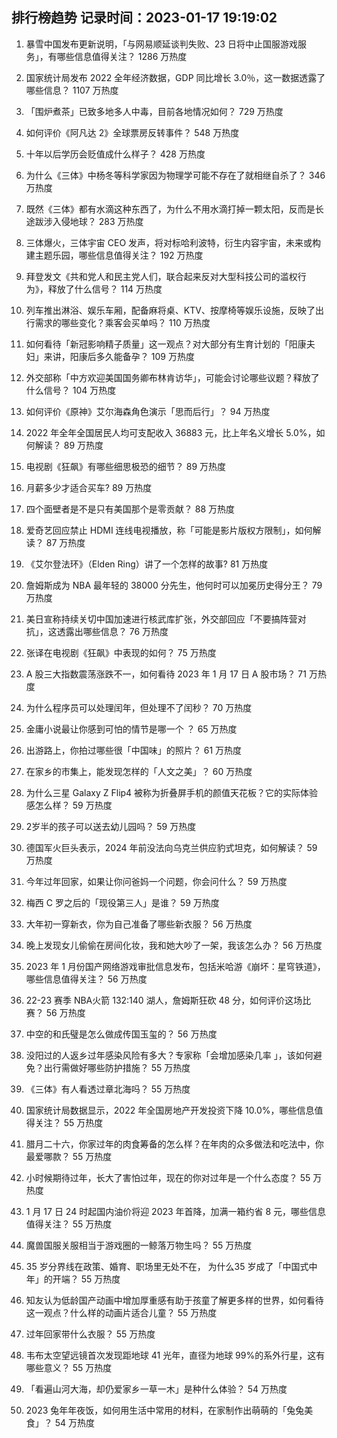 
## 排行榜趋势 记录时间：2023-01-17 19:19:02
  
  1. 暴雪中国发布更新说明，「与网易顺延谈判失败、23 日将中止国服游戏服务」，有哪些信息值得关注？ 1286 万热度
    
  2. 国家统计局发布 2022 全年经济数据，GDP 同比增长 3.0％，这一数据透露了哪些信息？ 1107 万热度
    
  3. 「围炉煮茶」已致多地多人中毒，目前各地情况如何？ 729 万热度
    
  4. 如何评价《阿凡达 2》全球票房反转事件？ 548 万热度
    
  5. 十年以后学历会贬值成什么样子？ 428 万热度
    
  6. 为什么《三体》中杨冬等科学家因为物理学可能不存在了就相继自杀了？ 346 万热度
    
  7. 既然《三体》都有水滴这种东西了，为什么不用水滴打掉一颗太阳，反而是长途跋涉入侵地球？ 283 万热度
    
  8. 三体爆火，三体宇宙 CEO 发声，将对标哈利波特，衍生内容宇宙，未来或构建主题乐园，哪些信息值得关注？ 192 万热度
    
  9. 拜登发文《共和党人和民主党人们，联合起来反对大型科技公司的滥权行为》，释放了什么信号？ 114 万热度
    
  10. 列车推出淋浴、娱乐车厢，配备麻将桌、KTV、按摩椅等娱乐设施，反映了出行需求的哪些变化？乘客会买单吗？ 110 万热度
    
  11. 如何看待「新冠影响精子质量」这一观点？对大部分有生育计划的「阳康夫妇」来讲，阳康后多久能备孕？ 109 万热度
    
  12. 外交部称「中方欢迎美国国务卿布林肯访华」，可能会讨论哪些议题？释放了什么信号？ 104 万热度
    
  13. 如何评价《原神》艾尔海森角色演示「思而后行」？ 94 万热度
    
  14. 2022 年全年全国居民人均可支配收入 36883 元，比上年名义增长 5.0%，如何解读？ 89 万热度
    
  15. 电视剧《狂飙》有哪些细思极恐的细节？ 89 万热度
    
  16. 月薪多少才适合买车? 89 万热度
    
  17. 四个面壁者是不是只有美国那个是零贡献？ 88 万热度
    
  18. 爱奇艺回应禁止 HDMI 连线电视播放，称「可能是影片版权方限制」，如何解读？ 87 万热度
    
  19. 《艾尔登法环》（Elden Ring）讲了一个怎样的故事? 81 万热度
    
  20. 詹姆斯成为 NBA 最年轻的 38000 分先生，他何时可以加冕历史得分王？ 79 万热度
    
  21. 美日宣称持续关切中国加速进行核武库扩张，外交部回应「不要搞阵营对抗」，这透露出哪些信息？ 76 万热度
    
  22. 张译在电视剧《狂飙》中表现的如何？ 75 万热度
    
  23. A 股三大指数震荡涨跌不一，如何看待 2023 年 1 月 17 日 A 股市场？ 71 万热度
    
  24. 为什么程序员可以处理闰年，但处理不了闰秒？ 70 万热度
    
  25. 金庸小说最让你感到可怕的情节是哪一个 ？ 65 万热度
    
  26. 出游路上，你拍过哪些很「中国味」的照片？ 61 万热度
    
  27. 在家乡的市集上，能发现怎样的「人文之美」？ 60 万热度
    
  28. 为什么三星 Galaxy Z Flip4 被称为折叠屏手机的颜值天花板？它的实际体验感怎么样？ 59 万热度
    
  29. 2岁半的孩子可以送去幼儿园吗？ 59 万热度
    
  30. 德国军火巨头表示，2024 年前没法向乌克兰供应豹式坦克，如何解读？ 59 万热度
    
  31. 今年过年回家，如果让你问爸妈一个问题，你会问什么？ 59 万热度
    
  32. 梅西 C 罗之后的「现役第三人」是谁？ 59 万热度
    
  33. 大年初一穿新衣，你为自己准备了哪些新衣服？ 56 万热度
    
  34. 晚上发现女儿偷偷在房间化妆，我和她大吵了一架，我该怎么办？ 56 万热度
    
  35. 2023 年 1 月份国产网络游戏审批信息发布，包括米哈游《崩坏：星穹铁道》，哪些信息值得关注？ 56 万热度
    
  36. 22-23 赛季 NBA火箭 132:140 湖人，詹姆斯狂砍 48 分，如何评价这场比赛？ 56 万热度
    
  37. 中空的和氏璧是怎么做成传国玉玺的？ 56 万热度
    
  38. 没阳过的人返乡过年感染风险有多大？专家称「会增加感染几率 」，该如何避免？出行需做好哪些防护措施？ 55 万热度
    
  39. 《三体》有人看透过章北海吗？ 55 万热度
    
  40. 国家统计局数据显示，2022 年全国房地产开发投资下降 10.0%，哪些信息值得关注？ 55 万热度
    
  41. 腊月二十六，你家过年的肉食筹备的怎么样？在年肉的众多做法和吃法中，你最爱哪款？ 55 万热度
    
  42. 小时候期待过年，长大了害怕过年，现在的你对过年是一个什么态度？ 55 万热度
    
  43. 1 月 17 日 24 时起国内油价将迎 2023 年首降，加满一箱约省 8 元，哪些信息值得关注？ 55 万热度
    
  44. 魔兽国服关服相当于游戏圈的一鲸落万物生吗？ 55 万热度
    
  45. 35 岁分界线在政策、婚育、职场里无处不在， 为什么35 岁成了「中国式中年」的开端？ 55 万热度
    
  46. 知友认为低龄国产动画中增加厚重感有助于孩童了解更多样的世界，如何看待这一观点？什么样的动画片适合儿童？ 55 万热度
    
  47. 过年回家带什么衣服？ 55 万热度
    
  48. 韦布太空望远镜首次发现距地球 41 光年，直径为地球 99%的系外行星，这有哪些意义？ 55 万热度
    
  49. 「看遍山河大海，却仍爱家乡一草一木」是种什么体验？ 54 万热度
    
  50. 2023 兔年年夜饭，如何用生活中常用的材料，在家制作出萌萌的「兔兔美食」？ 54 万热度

####

• [Problem requirements]: Count the lines in the entries that hold the word "释放了什么信号", and give nothing but the total.

• [Solved exercise]: 2